» Data to use
******************************
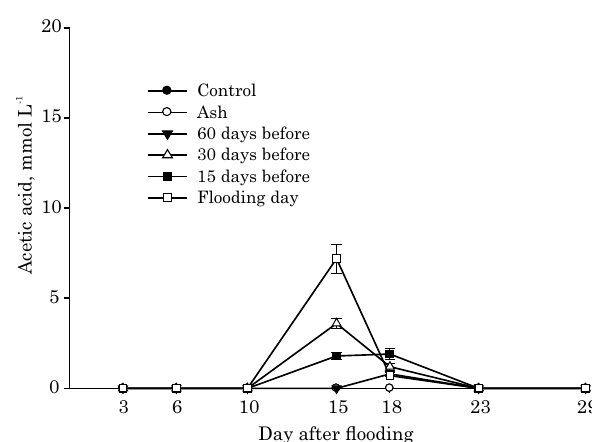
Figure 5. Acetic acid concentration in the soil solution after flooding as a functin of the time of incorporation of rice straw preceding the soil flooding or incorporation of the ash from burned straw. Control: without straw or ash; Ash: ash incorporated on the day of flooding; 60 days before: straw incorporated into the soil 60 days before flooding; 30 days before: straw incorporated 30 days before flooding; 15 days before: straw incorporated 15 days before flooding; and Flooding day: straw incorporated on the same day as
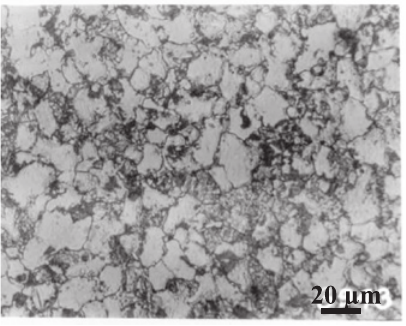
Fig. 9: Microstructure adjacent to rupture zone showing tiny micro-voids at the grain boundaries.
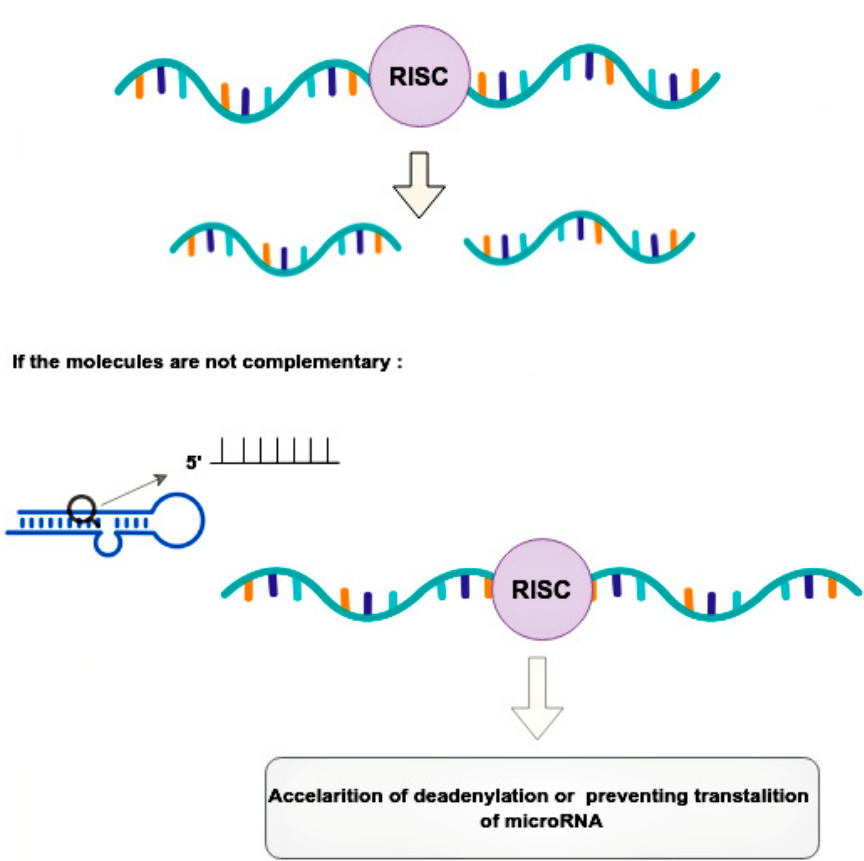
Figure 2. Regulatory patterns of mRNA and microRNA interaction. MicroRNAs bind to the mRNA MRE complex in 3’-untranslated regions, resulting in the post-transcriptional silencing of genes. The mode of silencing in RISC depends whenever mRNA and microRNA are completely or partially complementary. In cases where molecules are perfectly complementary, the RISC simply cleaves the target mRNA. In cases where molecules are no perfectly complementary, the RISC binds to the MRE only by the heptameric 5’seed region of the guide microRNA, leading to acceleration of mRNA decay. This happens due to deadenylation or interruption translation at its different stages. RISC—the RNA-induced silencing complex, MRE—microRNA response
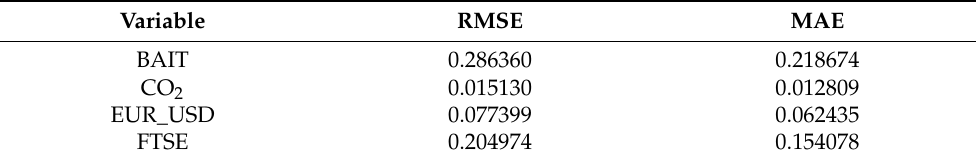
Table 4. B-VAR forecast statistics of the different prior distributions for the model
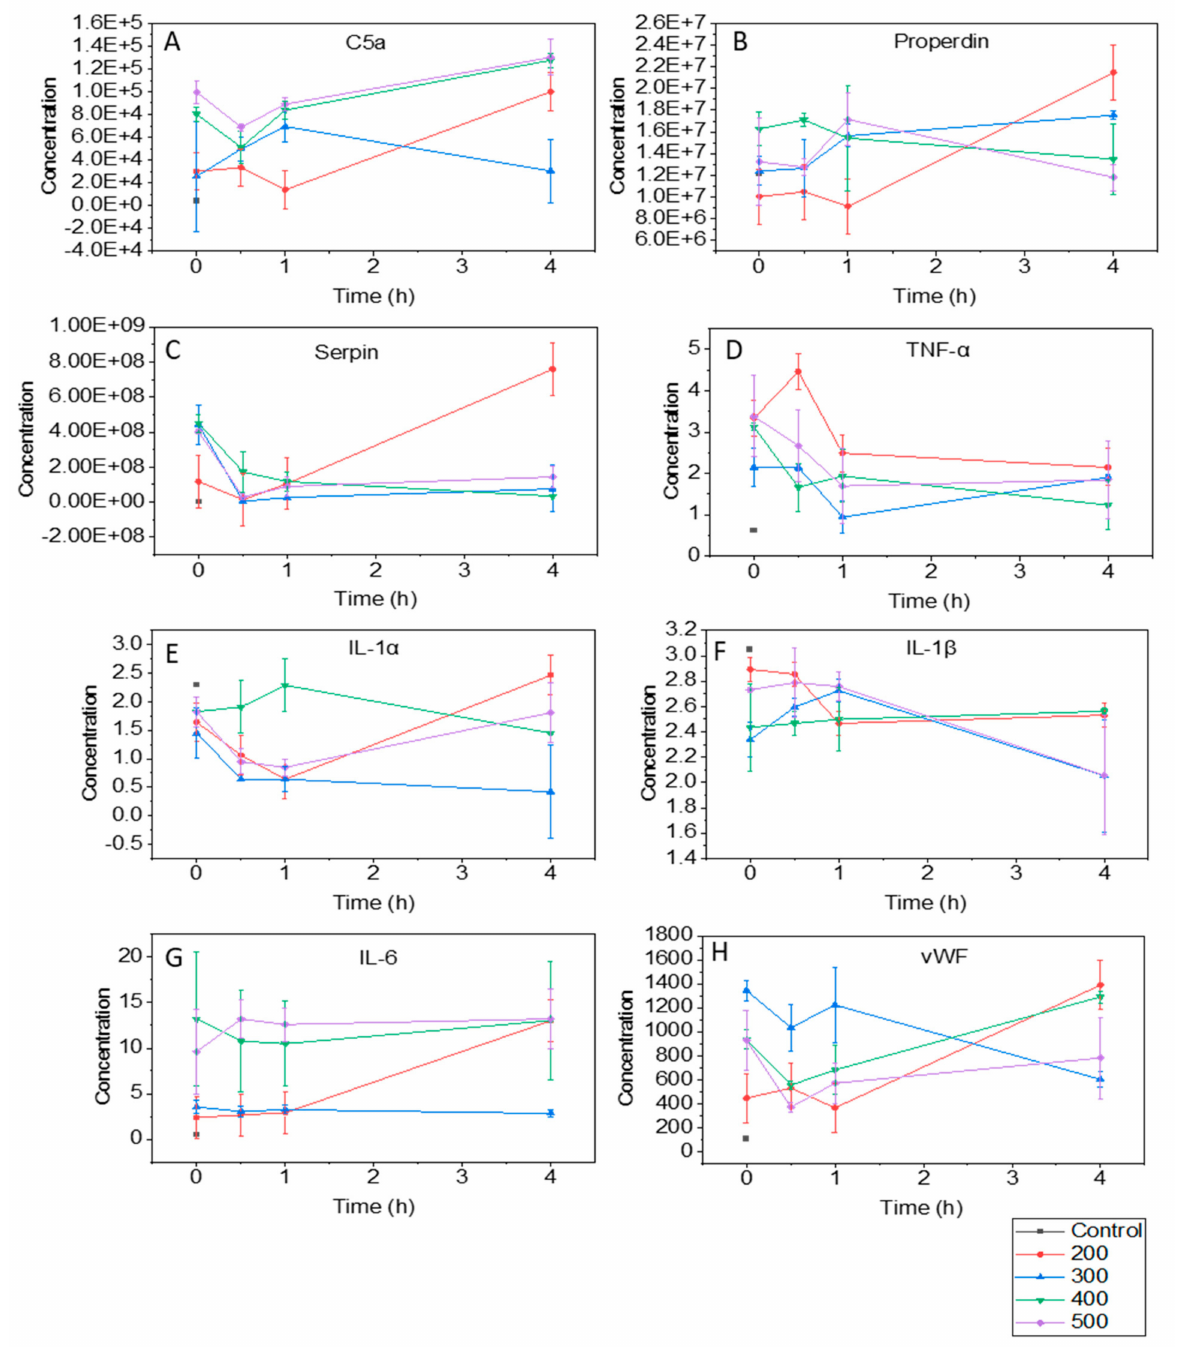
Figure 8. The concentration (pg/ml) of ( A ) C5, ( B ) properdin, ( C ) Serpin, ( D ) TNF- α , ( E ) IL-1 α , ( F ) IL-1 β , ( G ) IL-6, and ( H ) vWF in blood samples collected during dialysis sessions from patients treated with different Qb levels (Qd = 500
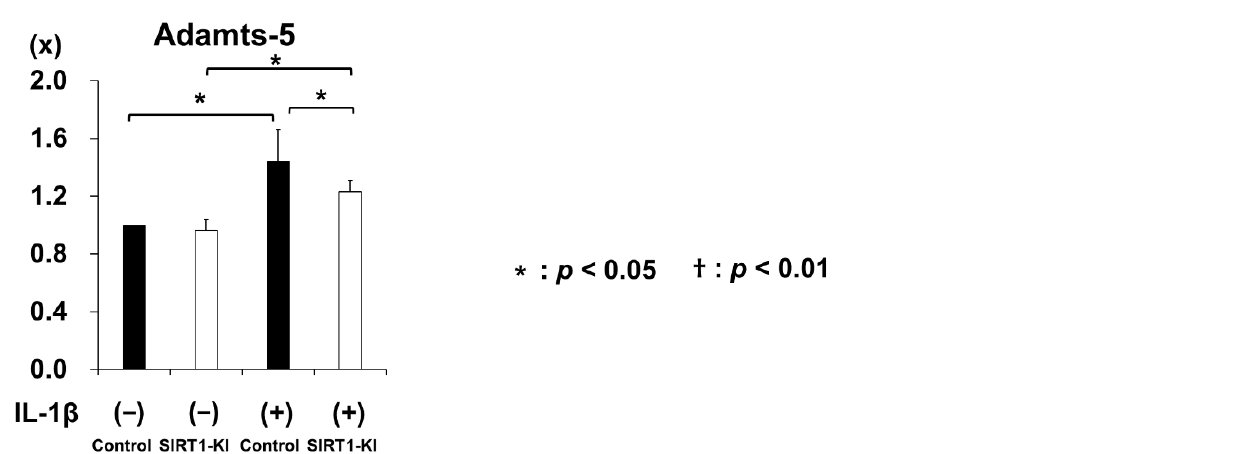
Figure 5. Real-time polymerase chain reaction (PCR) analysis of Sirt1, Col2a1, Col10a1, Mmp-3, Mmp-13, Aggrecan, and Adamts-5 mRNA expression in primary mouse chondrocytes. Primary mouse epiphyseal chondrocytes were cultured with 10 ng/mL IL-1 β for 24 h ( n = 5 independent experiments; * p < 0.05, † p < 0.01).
******************************
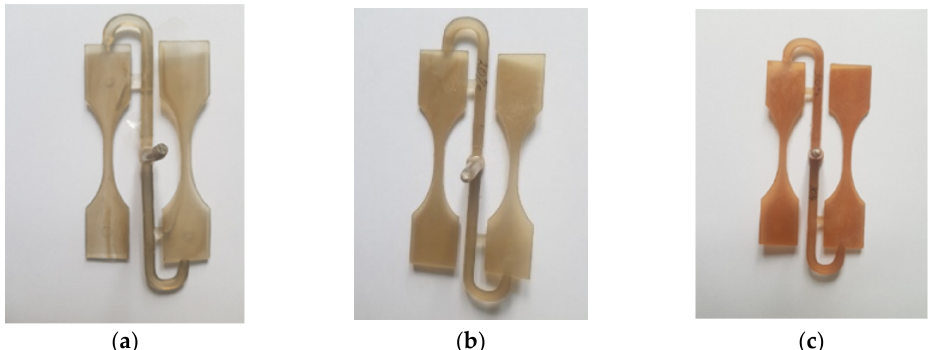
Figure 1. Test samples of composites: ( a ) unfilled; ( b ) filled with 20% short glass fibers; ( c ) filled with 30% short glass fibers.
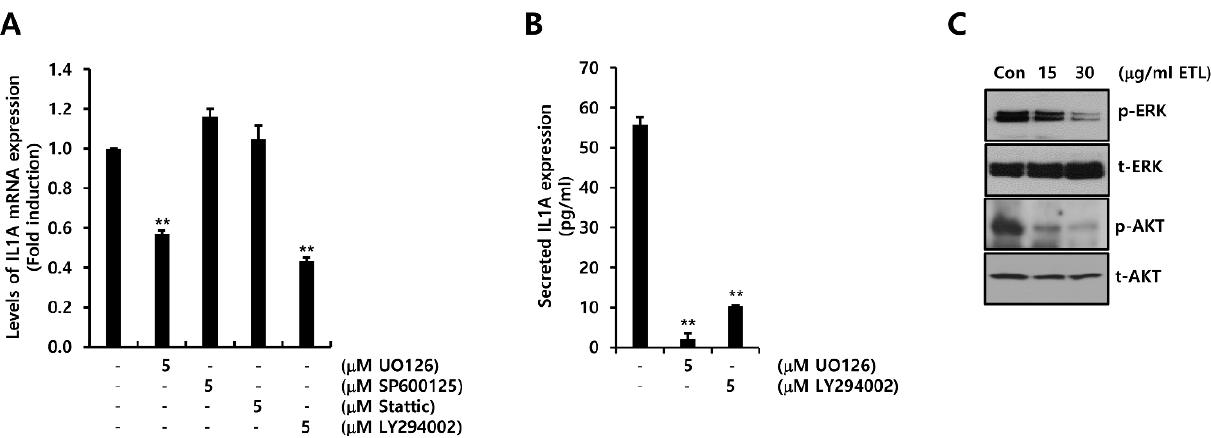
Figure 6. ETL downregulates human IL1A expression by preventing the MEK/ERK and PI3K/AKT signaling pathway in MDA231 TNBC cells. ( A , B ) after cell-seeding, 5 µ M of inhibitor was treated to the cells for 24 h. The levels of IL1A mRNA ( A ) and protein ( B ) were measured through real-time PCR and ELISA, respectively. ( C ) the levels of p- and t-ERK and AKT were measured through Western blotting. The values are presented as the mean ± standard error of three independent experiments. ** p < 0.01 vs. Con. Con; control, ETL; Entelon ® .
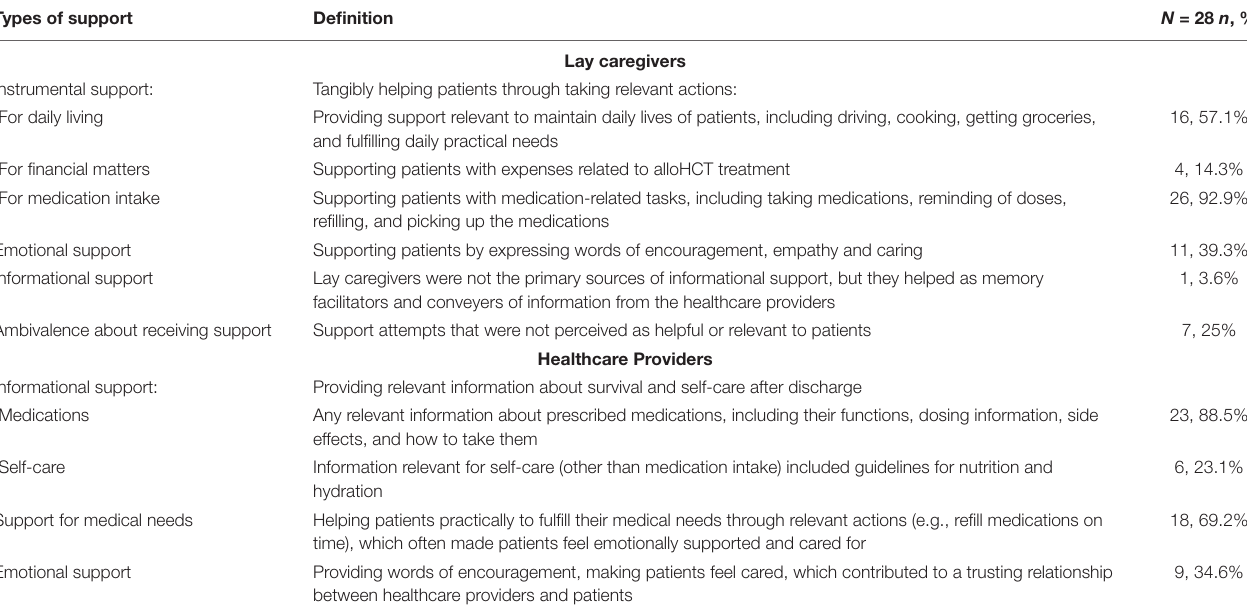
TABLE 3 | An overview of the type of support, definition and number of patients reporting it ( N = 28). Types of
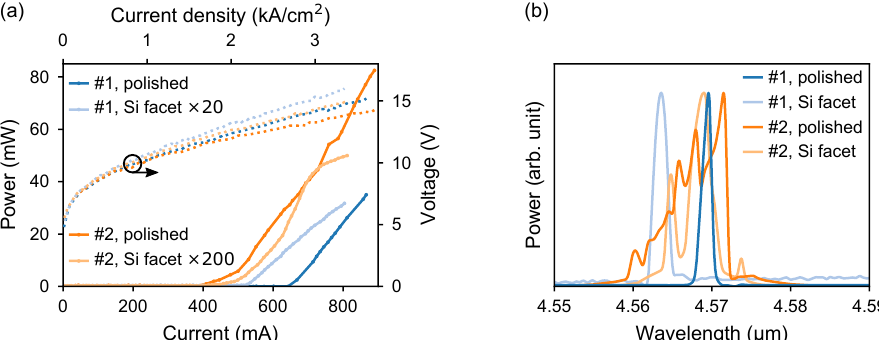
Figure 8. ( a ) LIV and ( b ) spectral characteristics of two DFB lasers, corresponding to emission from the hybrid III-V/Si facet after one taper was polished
******************************
» Task to carry out
From the records above, transcribe exactly the lines starting at the one containing "Figure 5. Acetic" and ending at the one containing "Fig. 9: Microstructure". Skip the pictures.

» Solution
Figure 5. Acetic acid concentration in the soil solution after flooding as a functin of the time of incorporation of rice straw preceding the soil flooding or incorporation of the ash from burned straw. Control: without straw or ash; Ash: ash incorporated on the day of flooding; 60 days before: straw incorporated into the soil 60 days before flooding; 30 days before: straw incorporated 30 days before flooding; 15 days before: straw incorporated 15 days before flooding; and Flooding day: straw incorporated on the same day as
Fig. 9: Microstructure adjacent to rupture zone showing tiny micro-voids at the grain boundaries.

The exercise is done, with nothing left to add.